**Source passage**
•••••
Marathon review
The nice thing about letting a multiplayer shooter marinate for a few weeks before putting a score on it is that I've learned what being high and low on Marathon is like.
What is it An extraction shooter revival of Bungie's first FPS series.
Release date March 5, 2026
Expect to pay $40/£30
Publisher Sony
Developer Bungie
Reviewed on RTX 5090, Ryzen 7 9800X3D 4.7 GHz, 64GB RAM
Multiplayer Up to 16 players
Steam Deck Unsupported
Link Official site
I've had triumphant nights of tens of thousands in valuables plundered, pried rare guns off the blue-stained corpses of rival squads, and enjoyed a vault resplendent with expensive attachments. I've also visited Marathon rock bottom: a cold, unyielding cycle of squad wipes that will almost convince you that Bungie is conspiring against your successful extraction. I've scraped together loadouts with my last 3,000 credits just to lose it all, and debased myself with Rook runs into hot zones to take home whatever scraps of Biomass were passed over by richer players.
•••••
**Recorded data**

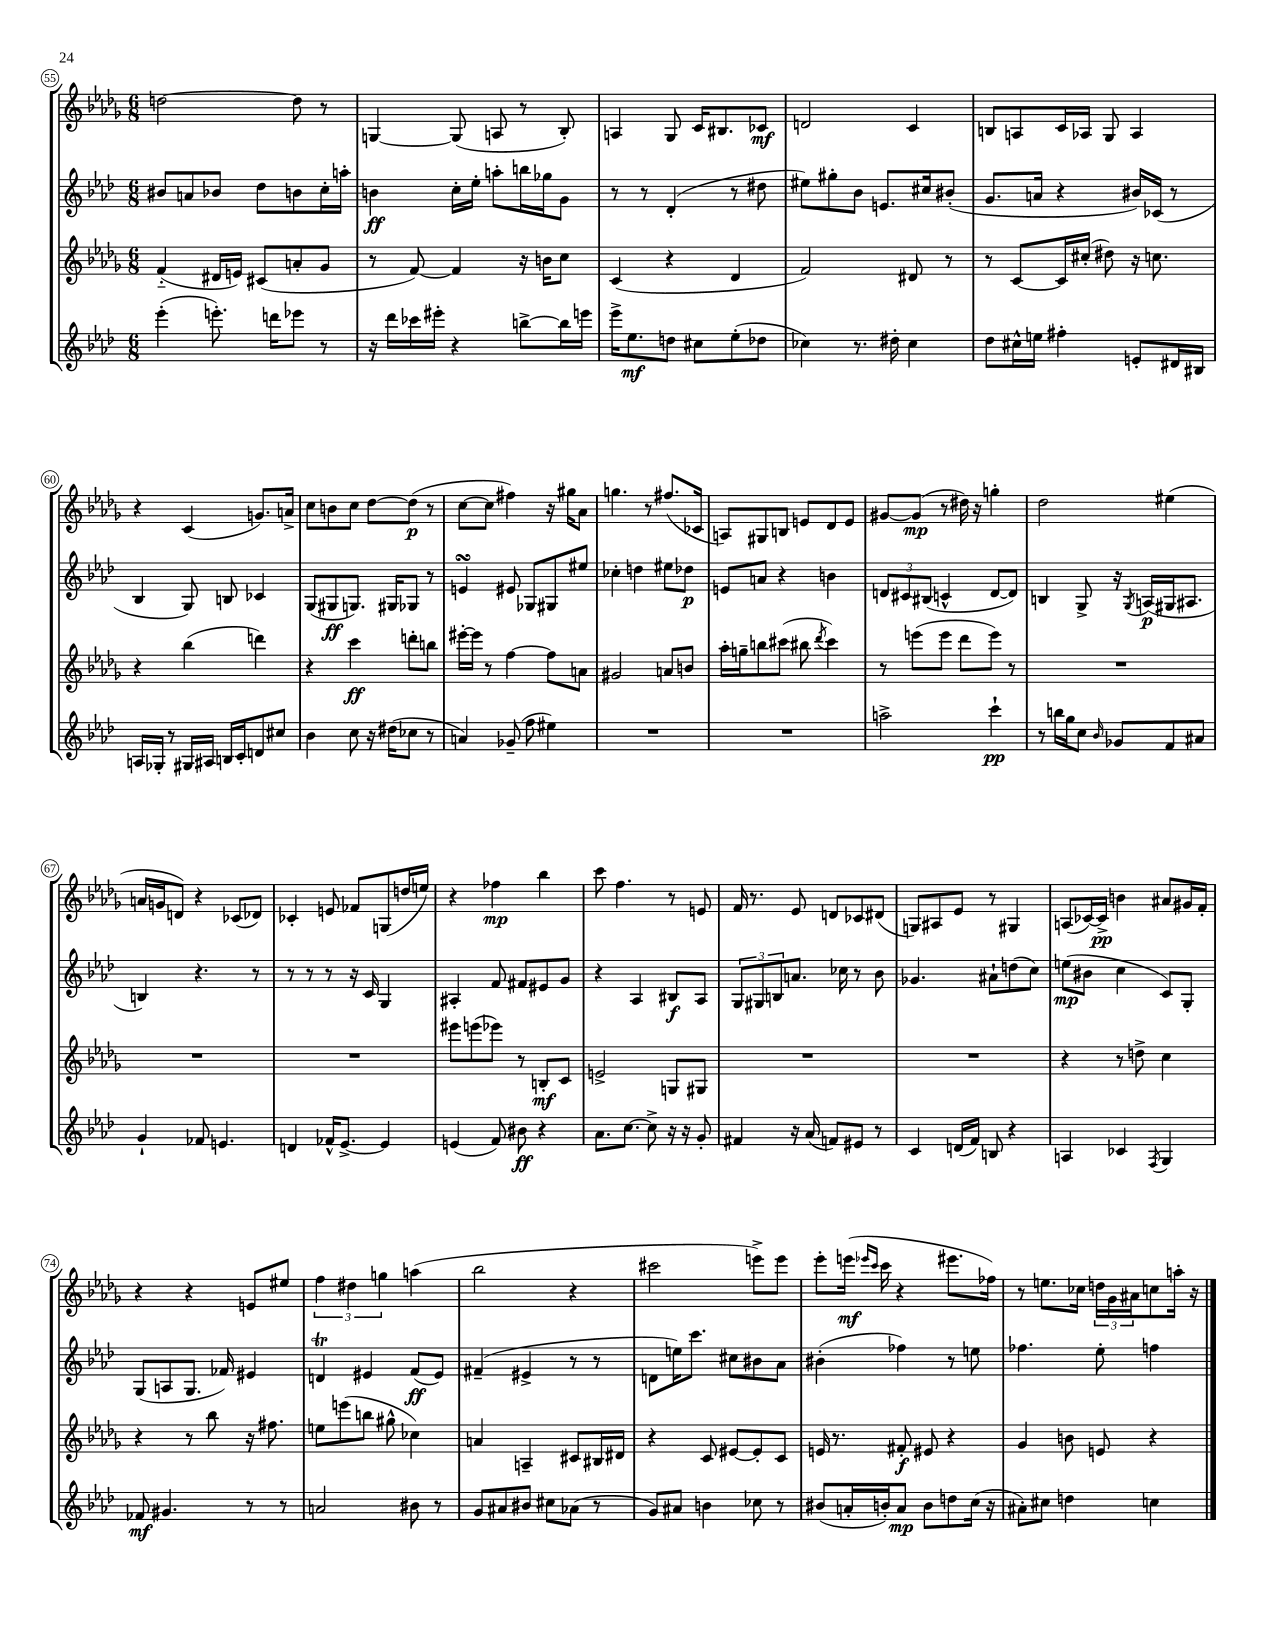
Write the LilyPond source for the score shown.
•••••
**Work to do**
1: Reproduce everything in the Marathon review above from "Release date March" down to "by richer players.".
2: Write the next part of the Marathon review, picking up after its last sentence.

**Results**
1:
Release date March 5, 2026
Expect to pay $40/£30
Publisher Sony
Developer Bungie
Reviewed on RTX 5090, Ryzen 7 9800X3D 4.7 GHz, 64GB RAM
Multiplayer Up to 16 players
Steam Deck Unsupported
Link Official site
I've had triumphant nights of tens of thousands in valuables plundered, pried rare guns off the blue-stained corpses of rival squads, and enjoyed a vault resplendent with expensive attachments. I've also visited Marathon rock bottom: a cold, unyielding cycle of squad wipes that will almost convince you that Bungie is conspiring against your successful extraction. I've scraped together loadouts with my last 3,000 credits just to lose it all, and debased myself with Rook runs into hot zones to take home whatever scraps of Biomass were passed over by richer players.

2:
Marathon is brutal. It's also a marvel.
Rampant fun
After respecting Destiny from a distance and gritting my teeth over storied FPS makers leaving old school multiplayer behind, I didn't anticipate that an extraction shooter would be the perfect container for the things Bungie has always done well. Where other competitive shooters squeeze storytelling into the margins, Marathon is drenched in lore.
I approach Marathon like most likely will: completely oblivious to the beloved '90s FPSes where Bungie honed its craft and established a mythology around AI, aliens, and cosmic mysticism that'd later inform the worlds of Halo and Destiny. The very first being in this game is an AI who breaks the news that I've left my mortal coil behind. Like other freelancers I've, uh, "evolved" into a digital consciousness uploaded to a server in a spaceship—unbound from a physical body and free to embody disposable "shells" in contracted runs on the planet Tau Ceti IV, the site of a human colony that vanished without explanation.
The work is hard, the pay is often crap, I've experienced death a hundred times, and I'm in debt—but hey, at least I make my own hours.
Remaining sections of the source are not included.